I have executed the commands as prescribed in the instructions at the rvm website but things don't seem to work..
Fetching the code from the git repository runs smoothly but when I try to use
rvm notes
Error:
/usr/local/bin/rvm: line 73: /home/cody/.rvm/scripts/rvm: No such file or directory
flashes in multiple lines and doesn't stop till I hit ctrl+C..
I am running Ubuntu 8.04 and currently I am running ruby 1.9.2..
Sorry, if I am missing out any necessary information. Thanks in advance.
Ack, I didn't mean to post this as a comment on the question. Anyway, if I had to guess, I'd say you installed rvm using sudo or as root. If that is the case, remove it and reinstall without sudo:
sudo rm -rf $HOME/.rvm $HOME/.rvmrc /etc/rvmrc /etc/profile.d/rvm.sh \
/usr/local/rvm /usr/local/bin/rvm
sudo /usr/sbin/groupdel rvm # this might fail, it's not that important
Open new terminal window/tab and make sure rvm is removed:
env | grep rvm
The output should be empty, sometimes it's needed to relogin, after it's empty you can continue:
curl -sSL https://get.rvm.io | bash -s stable
It works perfectly fine installed for the local user.
Ok, for anyone who tried to install RVM using sudo and is now pulling
their hair out trying to get it to install in $HOME/.rvm, here's what
did it for me:
When you installed RVM using sudo, it created a file /etc/rvmrc, which contains the following:
umask g+w
export rvm_path="/usr/local/rvm"
This makes all future attempts at installation (even when not run as sudo)
install into /usr/local/rvm, which is NOT what you want for a single
user installation. So remove /etc/rvmrc and then you can run
bash < <(curl -s https://rvm.beginrescueend.com/install/rvm)

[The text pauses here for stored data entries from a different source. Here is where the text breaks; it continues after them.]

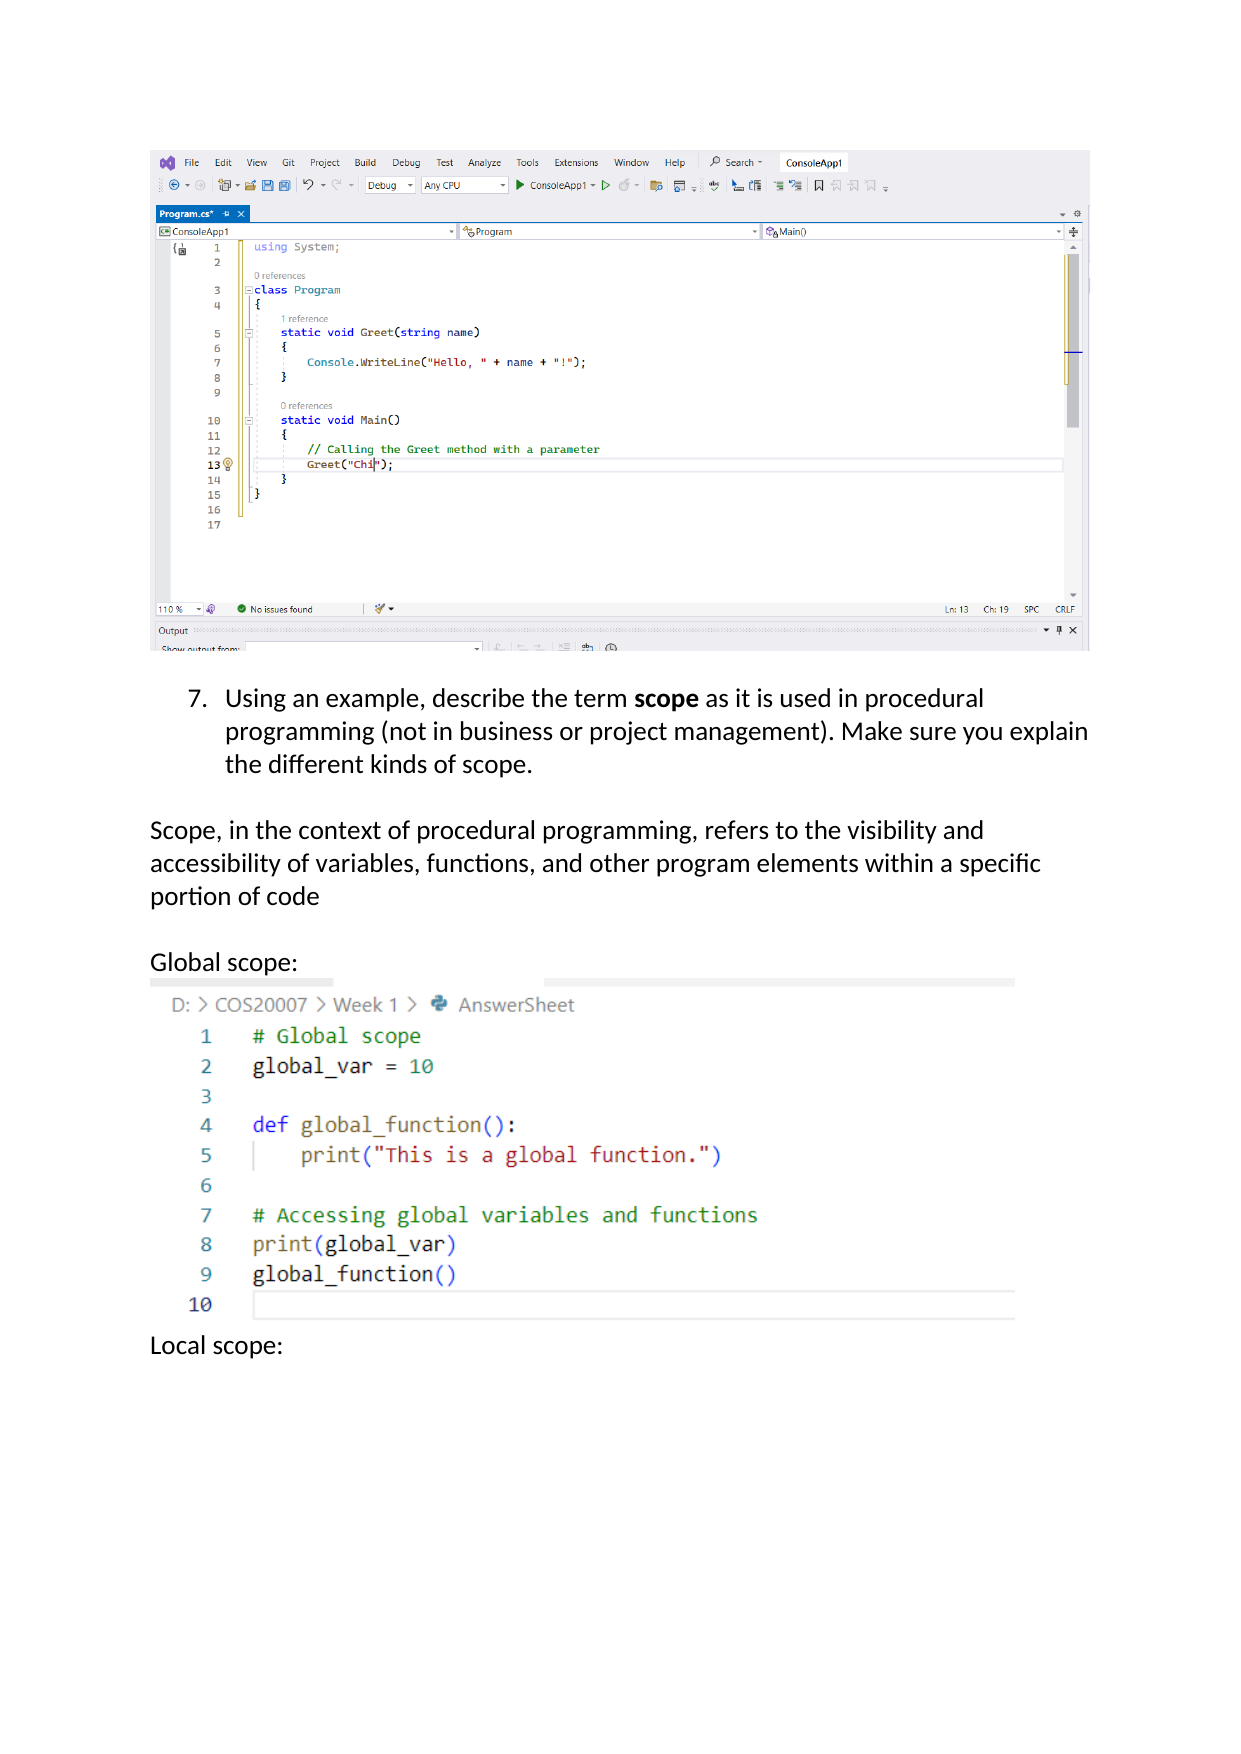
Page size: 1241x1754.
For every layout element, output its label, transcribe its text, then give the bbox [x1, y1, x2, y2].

text Global scope: [150, 946, 1090, 978]
picture [150, 978, 1015, 1329]
list Using an example, describe the term scope as it is used in procedural programming (not in business or project management). Make sure you explain the different kinds of scope. [187, 681, 1090, 780]
picture [150, 150, 1091, 651]
text Local scope: [150, 1328, 1090, 1362]
text Scope, in the context of procedural programming, refers to the visibility and accessibility of variables, functions, and other program elements within a specific portion of code [150, 813, 1090, 912]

and it will install properly into $HOME/.rvm
DId you add this line to your ~/.bashrc?
[[ -s "$HOME/.rvm/scripts/rvm" ]] && . "$HOME/.rvm/scripts/rvm" # This loads RVM into a shell session.
I have executed the commands as prescribed in the instructions at the rvm website.
WHICH commands? There are several pages containing instructions to install RVM depending on whether you want a single-user "sandbox" or are installing system-wide for a multi-user system as the administrator.
Because you have RVM in /usr/local, I think you tried to do a system-wide install but didn't get it right. For 99% of us, that is the wrong installation method, and instead you should use the single-user installation, which is simple and puts everything in ~/.rvm.
Either way, be sure to read the entire instructions. And, if doing a single-user install, finish the install with the "Post Install" modifications to ~/.bashrc or ~/.bash_profile for a single-user, then start a new terminal session.
When using the single-user install NEVER use sudo to install gems to a RVM-managed Ruby, even though the instructions for a gem might say to.
Look at the section "Troubleshooting your install" here. Since you are on Ubuntu, you probably need to make further mods to you .bashrc
in .bashrc have you changed the
[ -z "$PS1" ] && return
to
if [[ -n "$PS1" ]]; then
and added this to the end of the file:
fi
[[ -s "$HOME/.rvm/scripts/rvm" ]] && source "$HOME/.rvm/scripts/rvm"
I just had a similar problem.
It turned out that many files in ~/.rvm/scripts/ and ~/.rvm/src/rvm/scripts/ which obviously should be executable did not have execute permissions. Running a script on both directories to set all files to executable solved that immediate problem.
I have got same problem after installation. Then I restarted terminal and it started working poperly.